They will almost 100% of the time return to feed the next morning where they fed the night before! We have farmers screaming for hunters in the SE part of the state. Geese are decimating bean crops. You should have no troubles finding land to hunt geese on. :thumb:


----------



## Duckslayer100 (Apr 7, 2004)

mymanimal said:


> We have farmers screaming for hunters in the SE part of the state. Geese are decimating bean crops. You should have no troubles finding land to hunt geese on. :thumb:


...considering the southeast gets piss pounded pretty hard (location of large metro areas being a major factor), don't plan on just walking out to a field and getting permission... the land access problem that has happened in other more "notable" areas of Nodak is just as prevalent here. It's all about doing your homework and putting on miles...


----------



## dropem32 (Aug 3, 2010)

Good luck with your time in ND. Have some fun, there is alot ND has to offer for game. As for the non res and posted signs and what not...if the land is posted that means ASK, it doesnt mean NO, chances are that the farmer won't mind you going on the land as long as you don't rip up the fields. A gift is always appreciated too. If the farmer says "no" that doesn't always mean a bad thing. If he doesn't give you a reason it may be because he himself hunts or he has family that hunts and maybe they are going to that field.

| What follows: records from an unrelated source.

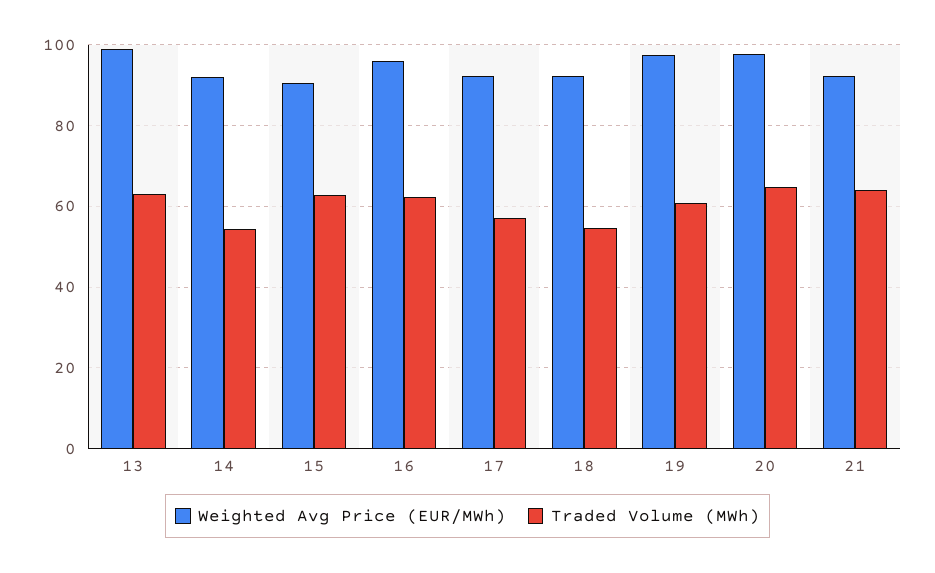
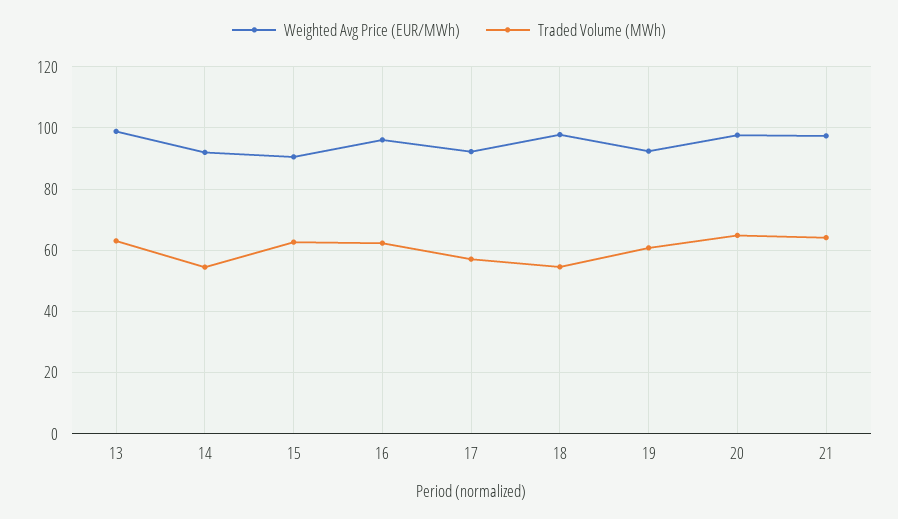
  {
    "Weighted Avg Price (EUR/MWh)": {
      "13": 98,
      "14": 92,
      "15": 90,
      "16": 96,
      "17": 92,
-     "18": 92,
+     "18": 98,
-     "19": 98,
+     "19": 92,
      "20": 98,
-     "21": 92
+     "21": 98
    },
    "Traded Volume (MWh)": {
      "13": 64,
      "14": 54,
      "15": 62,
      "16": 62,
      "17": 58,
      "18": 54,
      "19": 60,
      "20": 64,
      "21": 64
    }
  }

If you are polite and courteous you are more than likey going to get treated the same in return....and other times you will run into people who are just complete jackholes haha, ENJOY ND!!


----------



## powerhunter1710 (Jul 4, 2010)

When is the first weekend that duck opens for non residents is that October 3rd?


----------



## KEN W (Feb 22, 2002)

powerhunter1710 said:


> When is the first weekend that duck opens for non residents is that October 3rd?


Sat Oct 2nd.....


----------